• [Brief]: In the material below, please replace each "もう無理" with "限界" and change nothing else. Leave the pictures out of your answer.

START Record set

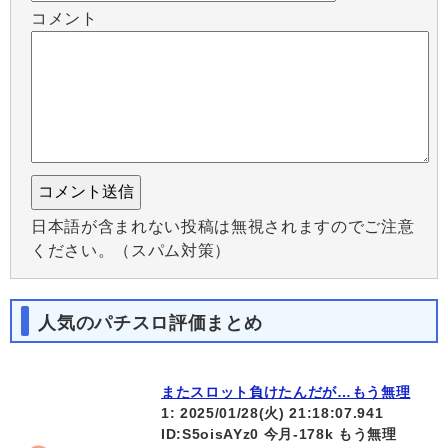
コメント
日本語が含まれない投稿は無視されますのでご注意
ください。（スパム対策）
人気のパチスロ評価まとめ
またスロット負けたんだが…もう無理
1: 2025/01/28(火) 21:18:07.941
ID:S5oisAYz0 今月-178k もう無理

END Record set

• [Written solution]:
コメント
日本語が含まれない投稿は無視されますのでご注意
ください。（スパム対策）
人気のパチスロ評価まとめ
またスロット負けたんだが…限界
1: 2025/01/28(火) 21:18:07.941
ID:S5oisAYz0 今月-178k 限界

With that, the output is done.